#### EXCERPTED PASSAGE

6. Brainstorm “New Year” Resolutions
Just like the start of the calendar year, the school year’s a great time for back-to-school resolutions. A fun twist is to encourage your kids to record their resolutions, hopes and goals for the upcoming school year on video. Play the video back at the end of the year and see how much they’ve grown and changed.
Look at the overview of the year with your kids. Use the Year-at-a-Glance pages from the Living Well Planner and jot down a couple of mile markers throughout the year. Maybe your kids want to learn to read chapter books by November or they’re hoping to join a baseball team in the spring. Having an overview of the year helps you plot out the timeframes.
Your school-year resolutions don’t need to be complicated. A high schooler may set a certain GPA goal or want to get involved in more extra-curricular activities. A goal setting tradition at the beginning of the school year helps kids learn how to take steps to achieve their dreams. Goal setting and resolutions also help them navigate through setbacks and develop grit and a growth mindset.

########
#### RECORD EXCERPTS

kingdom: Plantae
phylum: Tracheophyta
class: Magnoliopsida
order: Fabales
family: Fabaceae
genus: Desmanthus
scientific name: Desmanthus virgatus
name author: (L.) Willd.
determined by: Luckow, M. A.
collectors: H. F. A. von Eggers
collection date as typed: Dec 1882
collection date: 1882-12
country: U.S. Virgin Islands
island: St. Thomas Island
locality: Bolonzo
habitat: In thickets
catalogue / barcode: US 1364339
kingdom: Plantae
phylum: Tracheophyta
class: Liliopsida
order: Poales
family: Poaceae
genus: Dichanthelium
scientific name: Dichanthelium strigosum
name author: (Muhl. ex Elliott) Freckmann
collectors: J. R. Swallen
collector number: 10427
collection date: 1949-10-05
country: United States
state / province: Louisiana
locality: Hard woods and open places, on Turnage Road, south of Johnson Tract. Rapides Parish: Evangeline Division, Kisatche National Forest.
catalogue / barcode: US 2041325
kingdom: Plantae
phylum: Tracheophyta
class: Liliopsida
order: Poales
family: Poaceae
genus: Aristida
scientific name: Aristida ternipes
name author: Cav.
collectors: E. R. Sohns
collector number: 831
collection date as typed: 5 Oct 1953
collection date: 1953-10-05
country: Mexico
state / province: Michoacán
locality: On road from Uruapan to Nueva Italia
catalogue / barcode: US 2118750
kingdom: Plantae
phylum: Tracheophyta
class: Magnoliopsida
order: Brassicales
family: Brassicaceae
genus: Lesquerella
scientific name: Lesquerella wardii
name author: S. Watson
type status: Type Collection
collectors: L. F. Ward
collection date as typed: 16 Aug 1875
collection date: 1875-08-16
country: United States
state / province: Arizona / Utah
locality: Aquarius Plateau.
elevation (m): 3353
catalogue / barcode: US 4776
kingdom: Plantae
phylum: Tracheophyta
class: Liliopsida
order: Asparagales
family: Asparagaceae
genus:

########

** ACTIVITY 1 **
Using the back-to-school resolutions passage, decide whether each statement agrees with it. Answer yes or no for each and quote the words from the passage that decide it.
(a) Kids can record their school-year resolutions on video.
(b) The Year-at-a-Glance pages come from the Living Well Planner.
(c) School-year resolutions should be complicated.
** ACTIVITY 2 **
Reproduce part of the back-to-school resolutions passage word for word. Begin at the words "Look at the" and stop after "a growth mindset.".
** ACTIVITY 3 **
According to the back-to-school resolutions passage, what do goal setting and resolutions help kids develop?

** WORKED SOLUTION 1 **
(a) Yes: "encourage your kids to record their resolutions, hopes and goals for the upcoming school year on video"
(b) Yes: "Use the Year-at-a-Glance pages from the Living Well Planner"
(c) No: "Your school-year resolutions don’t need to be complicated."

** WORKED SOLUTION 2 **
Look at the overview of the year with your kids. Use the Year-at-a-Glance pages from the Living Well Planner and jot down a couple of mile markers throughout the year. Maybe your kids want to learn to read chapter books by November or they’re hoping to join a baseball team in the spring. Having an overview of the year helps you plot out the timeframes.
Your school-year resolutions don’t need to be complicated. A high schooler may set a certain GPA goal or want to get involved in more extra-curricular activities. A goal setting tradition at the beginning of the school year helps kids learn how to take steps to achieve their dreams. Goal setting and resolutions also help them navigate through setbacks and develop grit and a growth mindset.

** WORKED SOLUTION 3 **
Grit and a growth mindset.